Diego Pellicer wants to be a premium retailer of marijuana, he said, offering an experience for its customers like Nordstrom offers for customers buying clothes. It wants to offer good-quality product and dependable consistency at all of its stores. It also supports letting the board charge higher fees for licenses in certain markets.

“We’re not an evil out-of-state corporation,” Brouillet said. According to its website, Kirkland-based Diego Pellicer’s founder and chief executive officer, Jamen Shively, is a former Microsoft corporate strategy manager.

But setting high fees will lead to something medical marijuana proponents feared would happen with I-502, said critic Arthur West – “Wal-Mart style marketing and big government regulation.”

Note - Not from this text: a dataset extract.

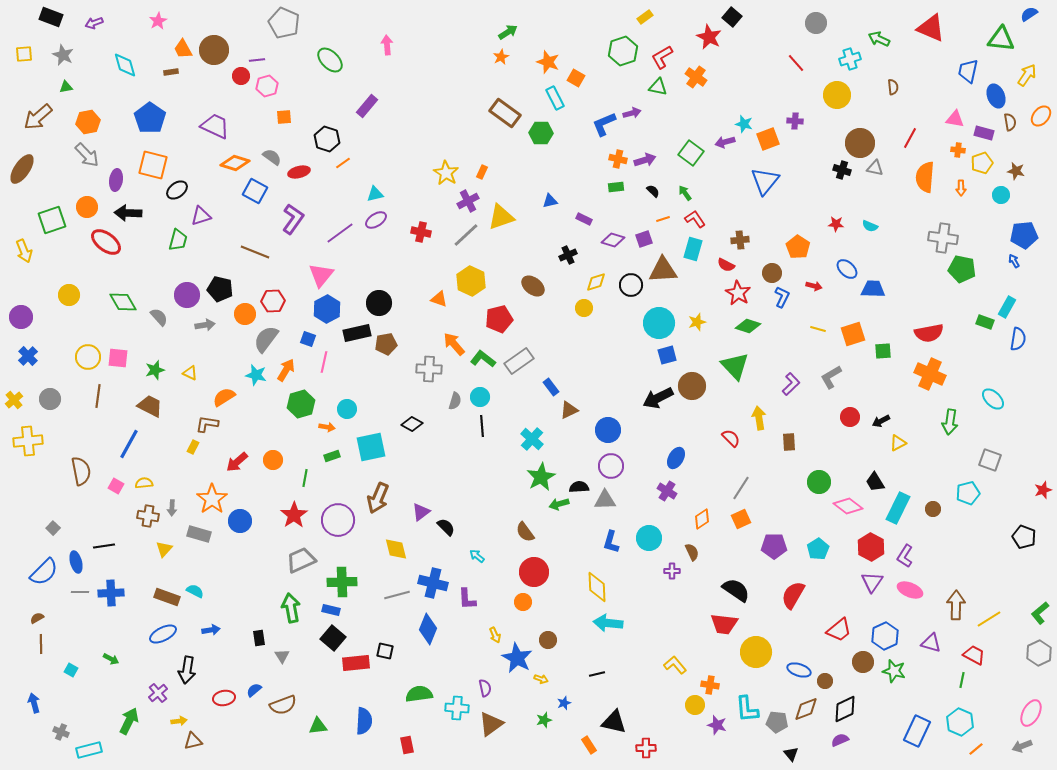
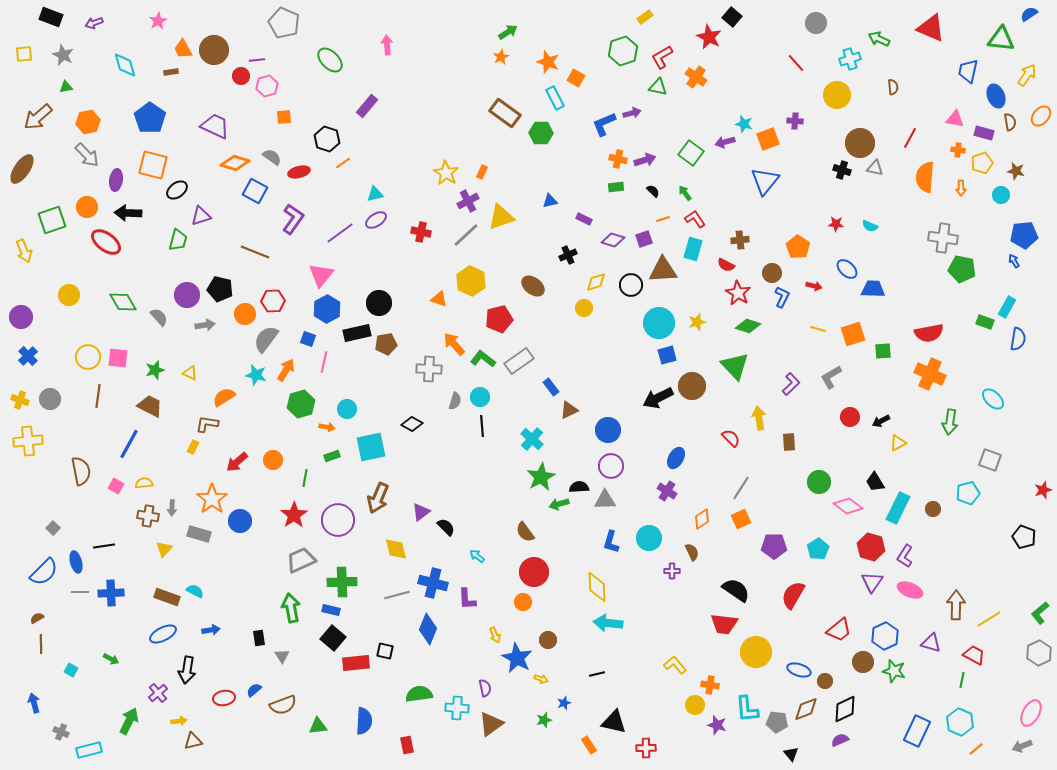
yellow cross at (14, 400): moved 6 px right; rotated 30 degrees counterclockwise
red hexagon at (871, 547): rotated 12 degrees counterclockwise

Rep. Chris Hurst, D-Enumclaw, the sponsor of the bill, said some proposed rules are a way to keep people who have operated illegally in the past out of the new market. When Prohibition ended, the government didn’t let Al Capone into the new liquor market, he said.

But it did let bootleggers in if they promised to obey the law, said Alison Holcomb, the author of the initiative. Setting a high price for the right to sell marijuana could mean the new industry will be dominated by large corporations that will look for ways to market to teens, the way alcohol and tobacco companies have done, she said.

Smaller operations, which may now be growing illegally, shouldn’t be closed out, she said. “Let mom and pop have a shot at it.”

Any changes to I-502 would need to pass both houses of the Legislature with a two-thirds majority. Hurst said it’s still being revised and won’t even come out of the committee unless it has near-unanimous support.